Don't include any picture when you restate the data word for word.

Entries taken from a collection:
────────────────────

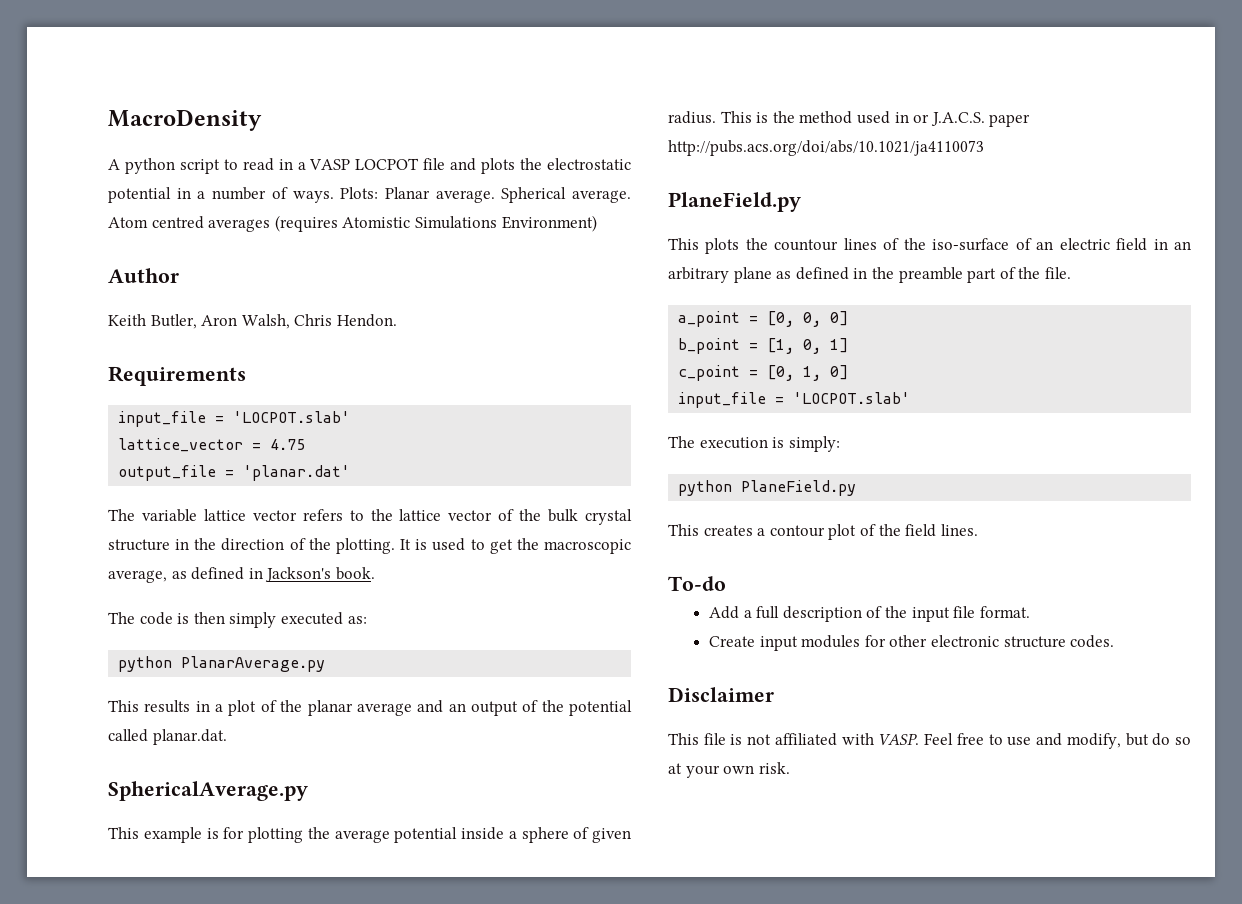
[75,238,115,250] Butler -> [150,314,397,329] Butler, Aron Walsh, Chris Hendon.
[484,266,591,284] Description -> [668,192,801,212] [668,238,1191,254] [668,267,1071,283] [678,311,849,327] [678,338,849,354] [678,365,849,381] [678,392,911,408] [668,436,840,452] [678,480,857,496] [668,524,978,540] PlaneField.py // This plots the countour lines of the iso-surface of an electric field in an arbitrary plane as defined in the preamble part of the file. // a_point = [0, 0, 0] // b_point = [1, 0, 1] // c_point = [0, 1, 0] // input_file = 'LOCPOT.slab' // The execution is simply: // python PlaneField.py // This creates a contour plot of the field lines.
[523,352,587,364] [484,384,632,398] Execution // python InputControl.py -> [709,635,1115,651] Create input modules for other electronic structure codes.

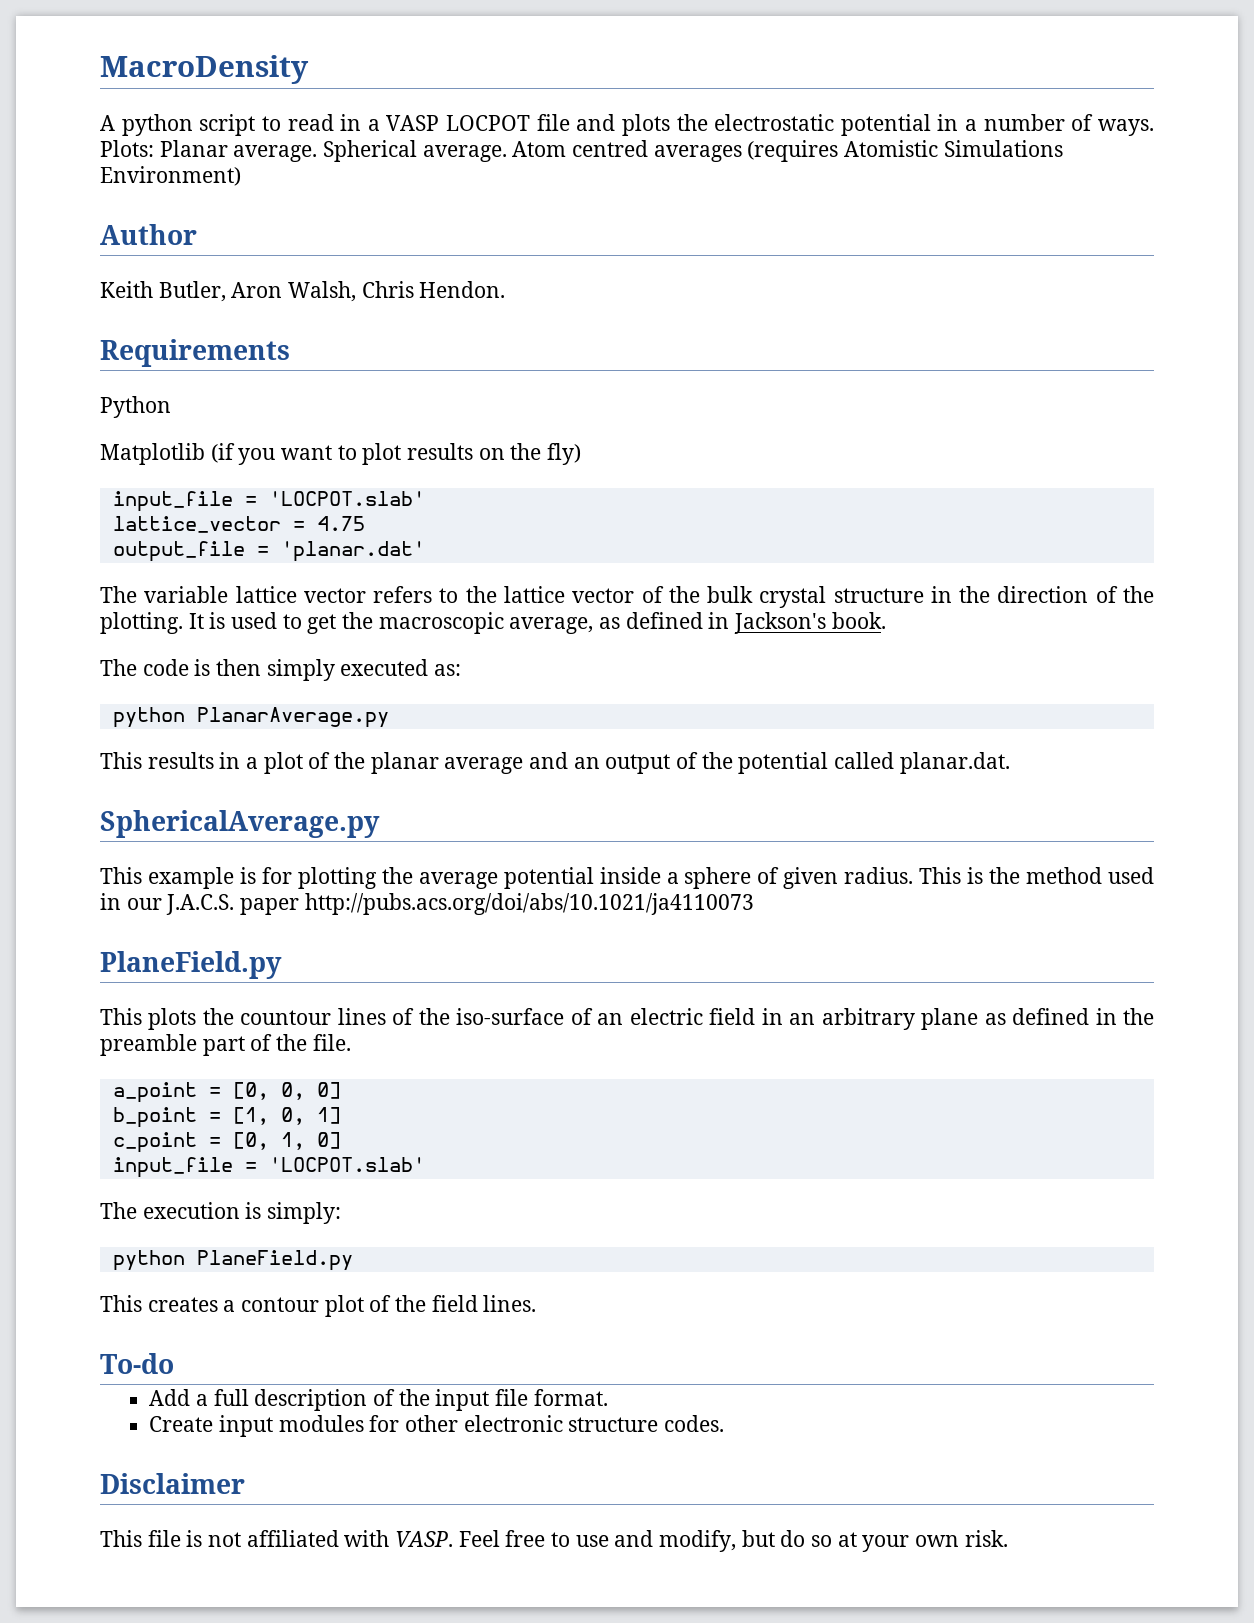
(246, 376) none -> [100,396,171,418] [100,443,582,465] // Python // Matplotlib (if you want to plot results on the fly)
[913,114,930,123] or -> [126,898,162,910] our

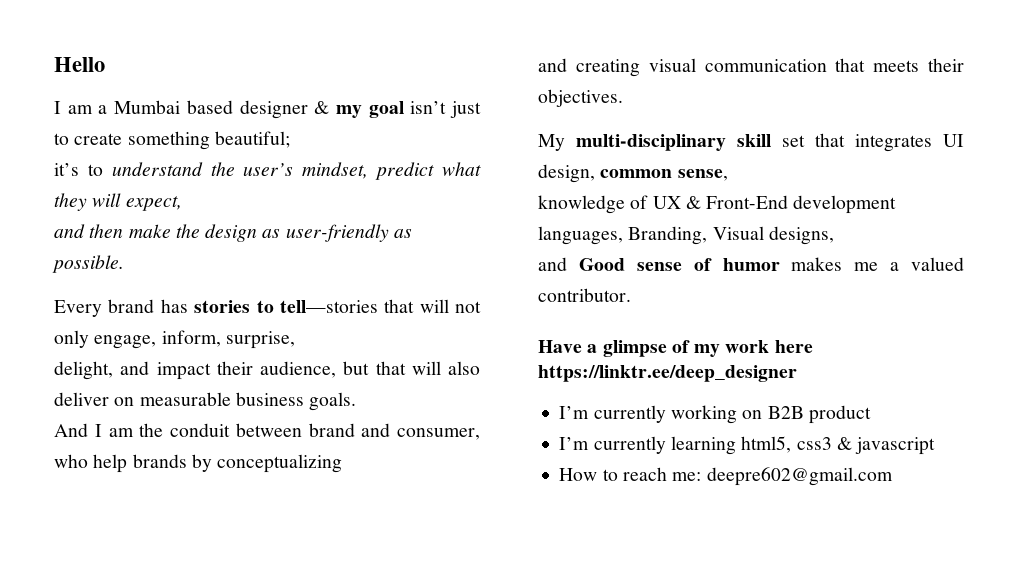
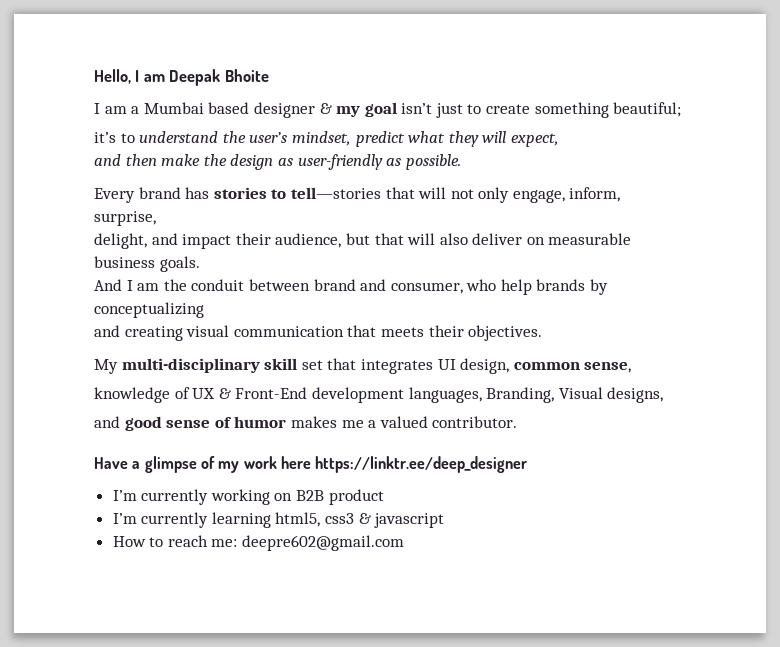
[54,57,105,72] Hello -> [94,69,269,86] Hello, I am Deepak Bhoite
[578,258,625,271] Good -> [124,416,162,431] good

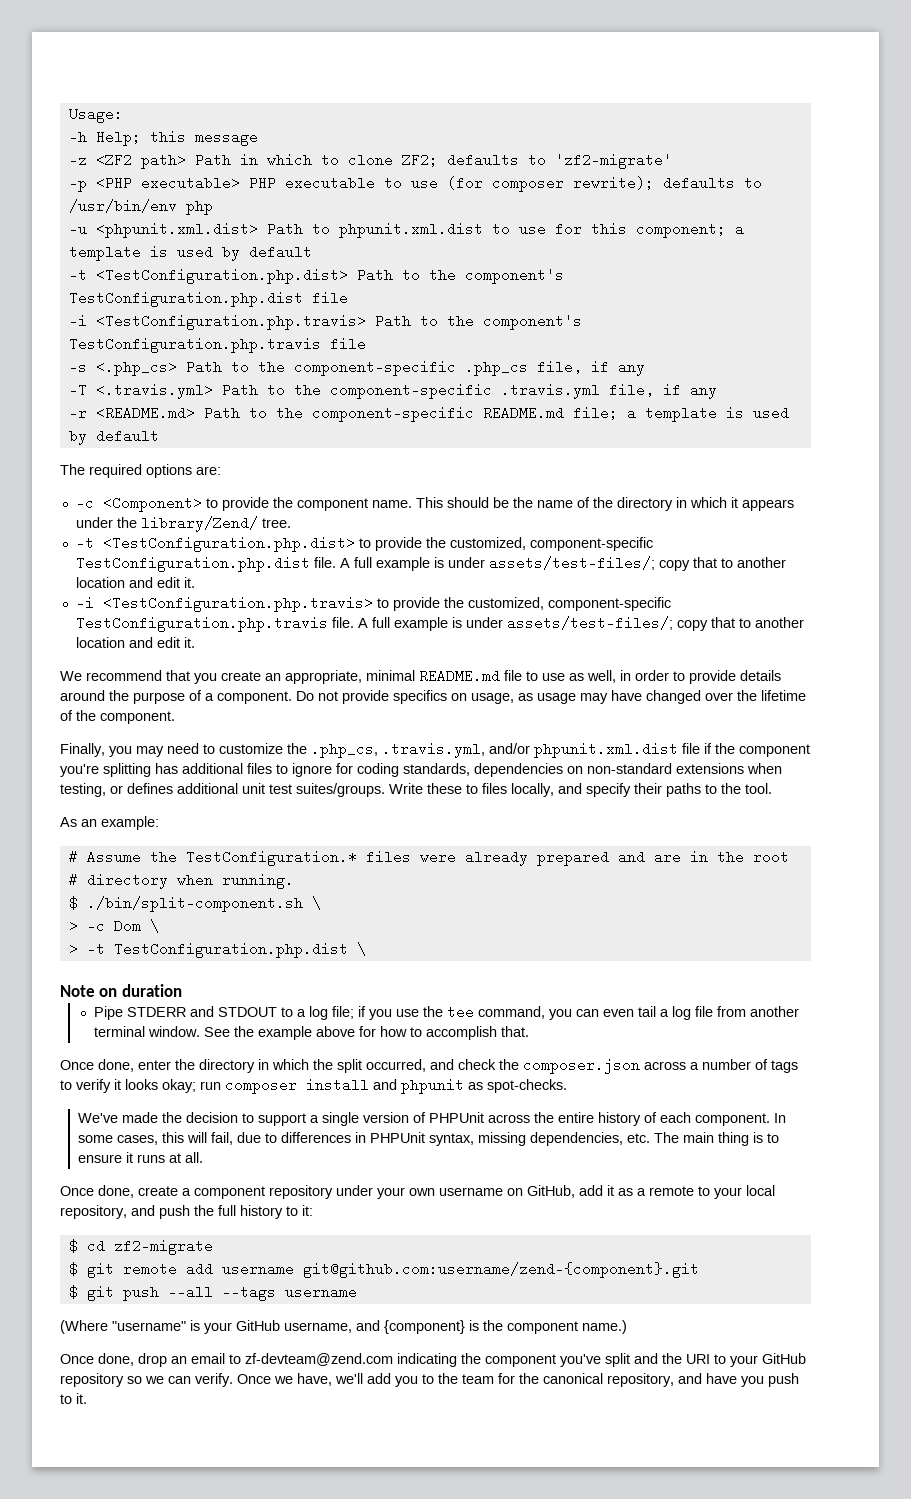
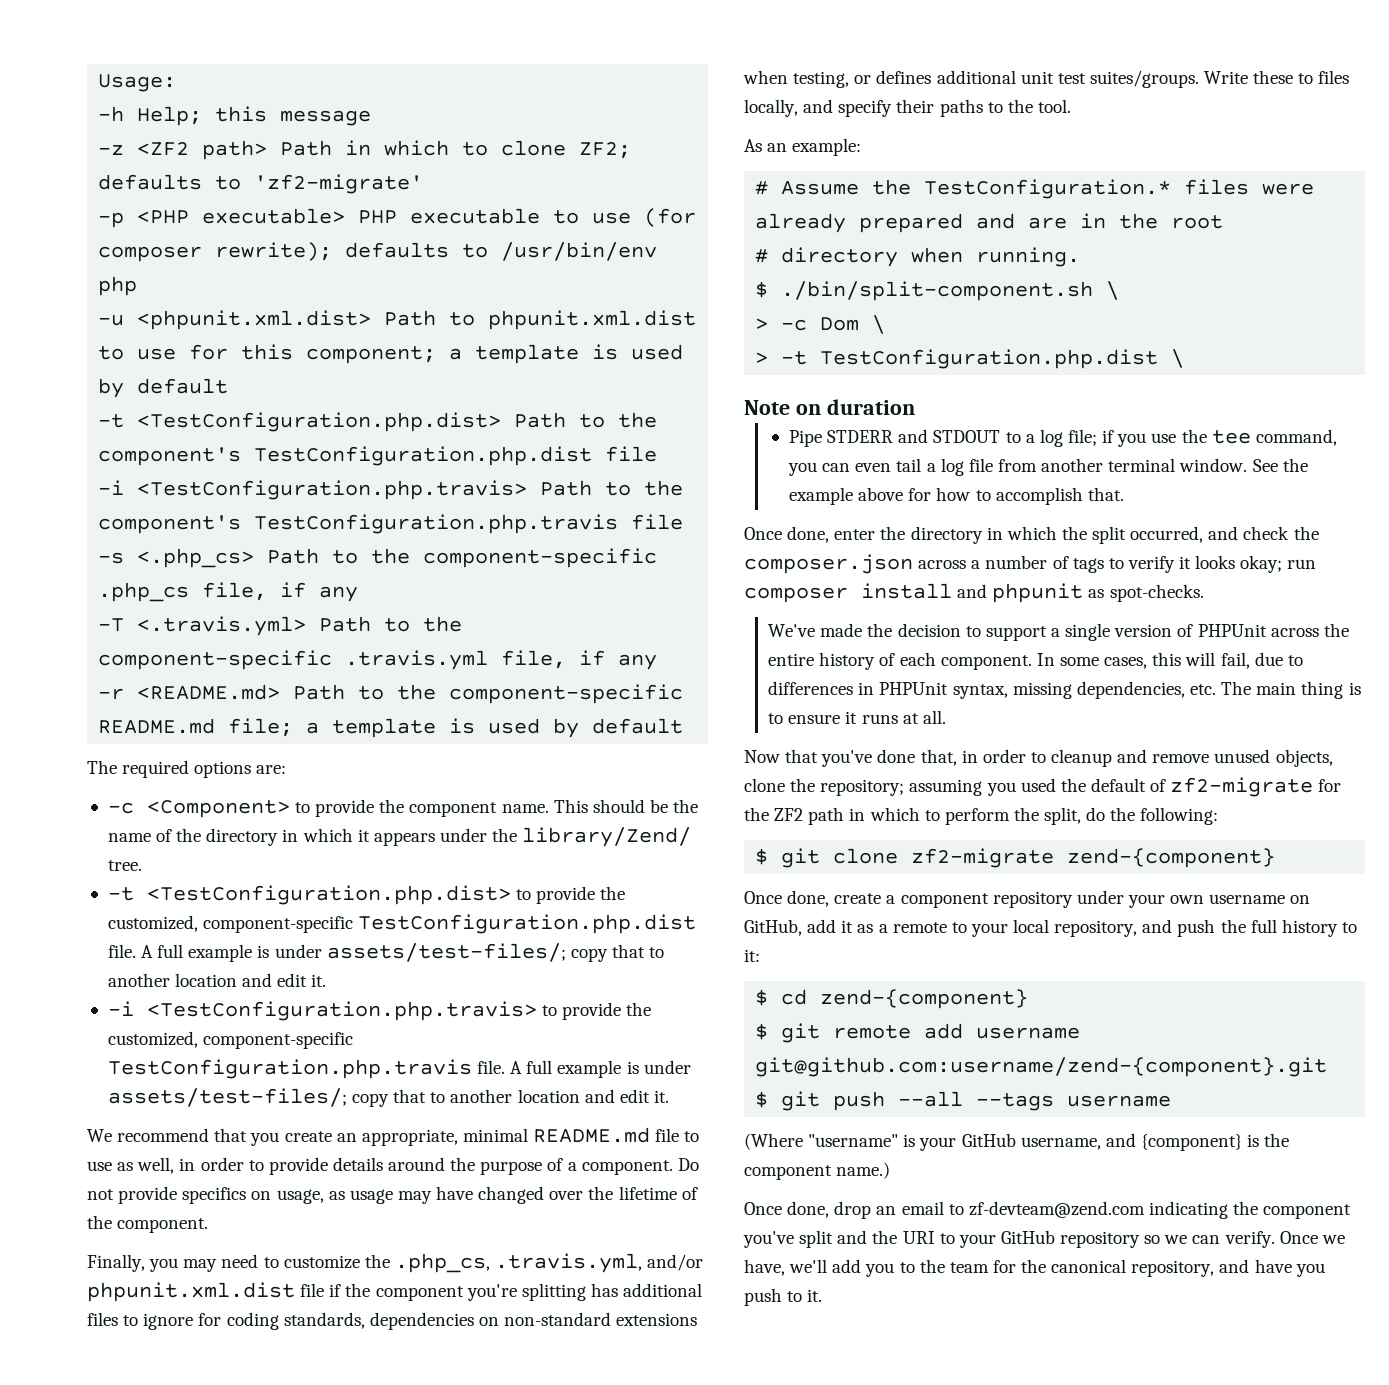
(203, 1157) none -> [744,749,1333,767] [744,777,1342,797] [744,807,1219,825] [755,848,1276,868] // Now that you've done that, in order to cleanup and remove unused objects, clone the repository; assuming you used the default of zf2-migrate for the ZF2 path in which to perform the split, do the following: // $ git clone zf2-migrate zend-{component}
[113,1239,213,1255] zf2-migrate -> [820,989,1029,1009] zend-{component}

────────────────────

▸ Written solution:
[75,238,115,250] Butler -> [150,314,397,329] Butler, Aron Walsh, Chris Hendon.
[484,266,591,284] Description -> [668,192,801,212] [668,238,1191,254] [668,267,1071,283] [678,311,849,327] [678,338,849,354] [678,365,849,381] [678,392,911,408] [668,436,840,452] [678,480,857,496] [668,524,978,540] PlaneField.py // This plots the countour lines of the iso-surface of an electric field in an arbitrary plane as defined in the preamble part of the file. // a_point = [0, 0, 0] // b_point = [1, 0, 1] // c_point = [0, 1, 0] // input_file = 'LOCPOT.slab' // The execution is simply: // python PlaneField.py // This creates a contour plot of the field lines.
[523,352,587,364] [484,384,632,398] Execution // python InputControl.py -> [709,635,1115,651] Create input modules for other electronic structure codes.

(246, 376) none -> [100,396,171,418] [100,443,582,465] // Python // Matplotlib (if you want to plot results on the fly)
[913,114,930,123] or -> [126,898,162,910] our

[54,57,105,72] Hello -> [94,69,269,86] Hello, I am Deepak Bhoite
[578,258,625,271] Good -> [124,416,162,431] good

(203, 1157) none -> [744,749,1333,767] [744,777,1342,797] [744,807,1219,825] [755,848,1276,868] // Now that you've done that, in order to cleanup and remove unused objects, clone the repository; assuming you used the default of zf2-migrate for the ZF2 path in which to perform the split, do the following: // $ git clone zf2-migrate zend-{component}
[113,1239,213,1255] zf2-migrate -> [820,989,1029,1009] zend-{component}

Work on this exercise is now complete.